Durante sus primeras setenta u ochenta páginas, Babilonia es una novela sobre fotografías. La narradora, Elisabeth, salta de una a otra imagen con la desesperación de no poder descifrar lo que ellas esconden o ignoran. Las fotografías detienen el pasado, pero el pasado ya no está ahí. Quizás nunca lo estuvo. Elisabeth se pregunta por los personajes que más adelante invadirán la trama y aprovecha la oportunidad para apuntar esas mismas preguntas a su propia vida. Aunque no son nuevos, los temas que se desprenden de esa redirección tampoco son banales: la tibieza o la ausencia del amor en la vejez, la arquitectura brumosa de los paraísos perdidos, la búsqueda de una felicidad que se resiste a plantar bandera incluso cuando parece contarse con todos los ingredientes necesarios.
En el medio, Reza libera detalles que adelantan información y preparan el itinerario que habrán de seguir Jean-Lino y Lydie, los vecinos de arriba, una vez que la anécdota se ponga en marcha.
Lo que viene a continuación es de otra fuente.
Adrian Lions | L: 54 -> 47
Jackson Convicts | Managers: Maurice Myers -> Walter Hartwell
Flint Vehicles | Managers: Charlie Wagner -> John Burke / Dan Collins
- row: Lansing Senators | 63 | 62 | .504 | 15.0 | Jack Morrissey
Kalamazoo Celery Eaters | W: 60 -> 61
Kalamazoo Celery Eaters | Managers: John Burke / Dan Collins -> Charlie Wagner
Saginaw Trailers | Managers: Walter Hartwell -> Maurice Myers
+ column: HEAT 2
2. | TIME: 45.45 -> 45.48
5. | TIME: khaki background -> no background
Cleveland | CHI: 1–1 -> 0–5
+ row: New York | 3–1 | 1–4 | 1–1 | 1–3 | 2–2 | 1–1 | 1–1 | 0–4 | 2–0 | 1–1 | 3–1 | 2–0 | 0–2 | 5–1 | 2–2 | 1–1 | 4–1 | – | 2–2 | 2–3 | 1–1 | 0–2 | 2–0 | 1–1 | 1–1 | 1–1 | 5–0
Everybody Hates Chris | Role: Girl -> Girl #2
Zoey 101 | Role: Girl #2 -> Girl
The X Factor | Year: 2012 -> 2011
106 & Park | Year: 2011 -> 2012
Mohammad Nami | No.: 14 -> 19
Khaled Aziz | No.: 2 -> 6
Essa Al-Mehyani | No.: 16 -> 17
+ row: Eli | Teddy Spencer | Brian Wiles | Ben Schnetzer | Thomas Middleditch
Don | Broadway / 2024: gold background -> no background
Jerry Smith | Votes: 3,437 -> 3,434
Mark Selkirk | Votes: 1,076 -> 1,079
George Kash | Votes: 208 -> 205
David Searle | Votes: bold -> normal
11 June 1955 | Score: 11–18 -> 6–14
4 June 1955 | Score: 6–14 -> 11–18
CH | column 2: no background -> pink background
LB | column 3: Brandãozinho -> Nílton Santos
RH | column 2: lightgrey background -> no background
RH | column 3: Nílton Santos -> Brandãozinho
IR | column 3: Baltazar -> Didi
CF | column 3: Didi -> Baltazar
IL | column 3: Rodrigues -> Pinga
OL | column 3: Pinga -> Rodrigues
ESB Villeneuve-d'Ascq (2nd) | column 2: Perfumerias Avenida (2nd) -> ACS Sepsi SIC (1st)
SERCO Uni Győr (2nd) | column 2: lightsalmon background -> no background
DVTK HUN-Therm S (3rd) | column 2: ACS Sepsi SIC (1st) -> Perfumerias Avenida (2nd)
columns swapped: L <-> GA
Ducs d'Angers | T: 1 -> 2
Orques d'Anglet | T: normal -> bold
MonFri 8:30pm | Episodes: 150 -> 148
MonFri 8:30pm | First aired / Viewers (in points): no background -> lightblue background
Hay una fiesta que organizar y horas después habrá cintas amarillas que sellarán una puerta. La dislocación entre una escena y otra se corresponde con el modo en que la narradora piensa y actúa. Por momentos hasta desconcierta un poco. Elisabeth pasa de hilvanar su Recherche personal a comportarse como una señora Dalloway del siglo XXI, demasiado atenta a decoraciones que en realidad no importan. Se trata de una fiesta de primavera y sin embargo está nevando: la discronía desborda hacia el exterior, impregna las conversaciones burguesas y se desliza entre invitados que intercambian consejos sobre expediciones al África austral y frases saturadas de ingenio. Jean-Lino insiste en una broma apenas subida de tono, que incomoda a Lydie. Todos se dan cuenta, pero nadie intercede. Nada logrará rasgar la piel de la fiesta de primavera más fría del mundo.
Lo que se desencadenará más tarde, una vez que todos se hayan ido, será el derrotero de eso que se acumula bajo las fotografías, que toma impulso para estallar contra la inmovilidad engañosa. Elisabeth procurará intervenir, revitalizarse a partir de eso nuevo y sórdido que acaba de tocar el timbre, pero lentamente la novedad y la sordidez tomarán sus rutas convencionales y el sistema desplegará su protocolo de contingencia. Sion no existe. Babilonia es todo lo que nos queda.
Traducida empáticamente por Javier Albiñana, la novela de Yasmina Reza construye con morosidad una plataforma para atisbar la ilusión de una trascendencia que siempre está a nuestras espaldas; que sólo sirve para iniciar breves sueños diurnos, para aislarnos unos minutos del único lugar posible: el presente inapelable, el imperfecto aquí y ahora al que siempre estaremos atados.
Yasmina Reza, Babilonia, traducción de Javier Albiñana, Anagrama, 2017, 208 págs.